ASSIGNMENT - Rewrite the listing below with "Porto" replaced by "Lisboa" everywhere it occurs, keeping every other line as it is, and omit the pictures.
------ DATA EXCERPTS
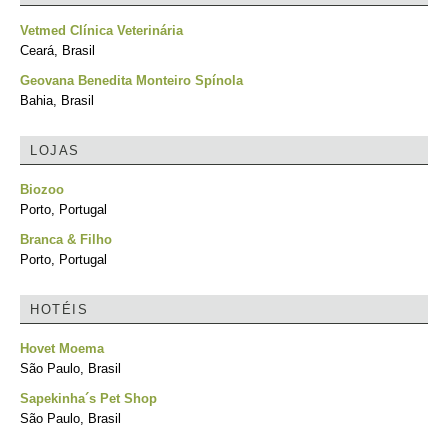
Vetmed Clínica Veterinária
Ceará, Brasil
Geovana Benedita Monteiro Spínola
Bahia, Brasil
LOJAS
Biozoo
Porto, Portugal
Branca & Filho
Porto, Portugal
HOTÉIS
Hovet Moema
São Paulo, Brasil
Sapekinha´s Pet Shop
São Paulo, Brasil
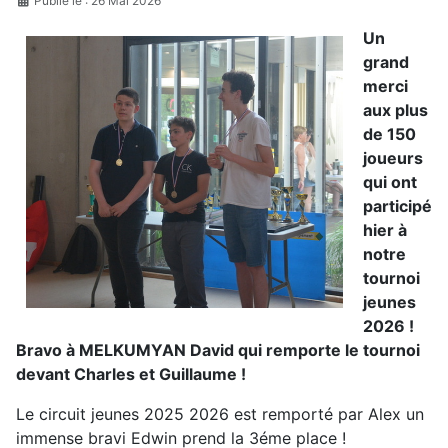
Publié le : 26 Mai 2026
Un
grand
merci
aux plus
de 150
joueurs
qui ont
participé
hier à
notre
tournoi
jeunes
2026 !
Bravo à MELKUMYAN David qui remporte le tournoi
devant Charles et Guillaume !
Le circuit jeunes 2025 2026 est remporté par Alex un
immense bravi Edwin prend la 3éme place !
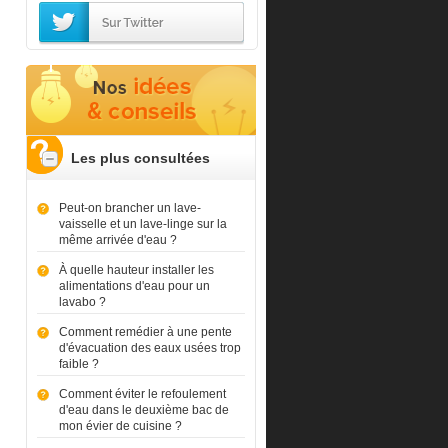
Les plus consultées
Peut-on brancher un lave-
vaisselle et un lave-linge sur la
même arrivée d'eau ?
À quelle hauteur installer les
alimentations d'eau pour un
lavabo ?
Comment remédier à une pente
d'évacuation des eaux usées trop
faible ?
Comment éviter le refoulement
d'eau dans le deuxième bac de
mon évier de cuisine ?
------------
REPLY -
Vetmed Clínica Veterinária
Ceará, Brasil
Geovana Benedita Monteiro Spínola
Bahia, Brasil
LOJAS
Biozoo
Lisboa, Portugal
Branca & Filho
Lisboa, Portugal
HOTÉIS
Hovet Moema
São Paulo, Brasil
Sapekinha´s Pet Shop
São Paulo, Brasil
Publié le : 26 Mai 2026
Un
grand
merci
aux plus
de 150
joueurs
qui ont
participé
hier à
notre
tournoi
jeunes
2026 !
Bravo à MELKUMYAN David qui remporte le tournoi
devant Charles et Guillaume !
Le circuit jeunes 2025 2026 est remporté par Alex un
immense bravi Edwin prend la 3éme place !
Les plus consultées
Peut-on brancher un lave-
vaisselle et un lave-linge sur la
même arrivée d'eau ?
À quelle hauteur installer les
alimentations d'eau pour un
lavabo ?
Comment remédier à une pente
d'évacuation des eaux usées trop
faible ?
Comment éviter le refoulement
d'eau dans le deuxième bac de
mon évier de cuisine ?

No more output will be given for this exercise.